Brain atrophy and cholinergic denervation in progressive supranuclear palsy: An MRI and [18F]-FEOBV PET study

Prabesh Kanel^*Stiven RoytmanGiulia CarliRobert VangelJaimie BarrFotini MichalakisChristopher Chauncey SpearsPeter J. H. ScottRoger AlbinNicolaas Bohnen

• Michigan Medicine, University of Michigan, Ann Arbor, United States

Introduction: Progressive Supranuclear Palsy (PSP) is a neurodegenerative disorder characterized by a wide spectrum of motor and cognitive impairments. Structural brain imaging biomarkers, such as the Magnetic Resonance Parkinsonism Index 2.0 (MRPI 2.0), are increasingly recognized as means of supporting a PSP diagnosis. These anatomic measures lack neurobiological correlates.
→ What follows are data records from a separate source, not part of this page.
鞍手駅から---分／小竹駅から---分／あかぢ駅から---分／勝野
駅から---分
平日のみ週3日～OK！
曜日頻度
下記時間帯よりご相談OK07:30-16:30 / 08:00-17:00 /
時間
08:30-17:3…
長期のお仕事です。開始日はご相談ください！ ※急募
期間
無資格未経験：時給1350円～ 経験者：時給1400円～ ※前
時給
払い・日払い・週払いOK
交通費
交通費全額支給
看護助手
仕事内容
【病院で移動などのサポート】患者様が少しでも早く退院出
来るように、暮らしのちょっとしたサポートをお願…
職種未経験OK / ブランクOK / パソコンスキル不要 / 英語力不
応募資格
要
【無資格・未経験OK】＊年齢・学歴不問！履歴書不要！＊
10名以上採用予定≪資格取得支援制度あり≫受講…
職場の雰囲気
In the present work, we investigated whether structural brain changes captured by MRPI 2.0 associate with whole-brain and regional cholinergic nerve terminal deficits in PSP. Methods: Structural magnetic resonance (MR) and vesicular acetylcholine transporter (VAChT) [¹⁸F]-fluoroethoxybenzovesamicol ([18F]-FEOBV) PET imaging was obtained in a sample of 16 PSP subjects. MRPI 2.0 index was quantified and correlated with whole brain VAChT binding using statistical parametric mapping (SPM), after adjustment for sex, dopaminergic medication dose and disease duration. Post-hoc multiple regression analyses were performed to correlate regional mean VAChT binding with MRPI 2.0 (after adjusting for the same covariates), characterizing the proportion of variance in cholinergic terminal deficits explained by this structural index. Results: Voxel-wise SPM analyses revealed that MRPI 2.0 is significantly associated with cholinergic nerve terminal loss in brainstem, especially pontomesencephalic, limbic structures, insula, basal ganglia, thalamus, and cerebellar regions. Post-hoc multiple regression analysis demonstrated that MRPI 2.0 accounts for about half of the variance in cholinergic nerve terminal integrity within relevant brain structures in PSP, showing the most robust association in the thalamus. Discussion: Structural brain changes associated with higher MRPI 2.0 index scores may be a reliable proxy measure of cholinergic terminal deficits in PSP, predominantly those in subcortical regions. Differential association of subcortical brain region cholinergic deficits with PSP-specific structural brain changes may reflect the characteristic pattern of 4R-tau pathology observed in PSP.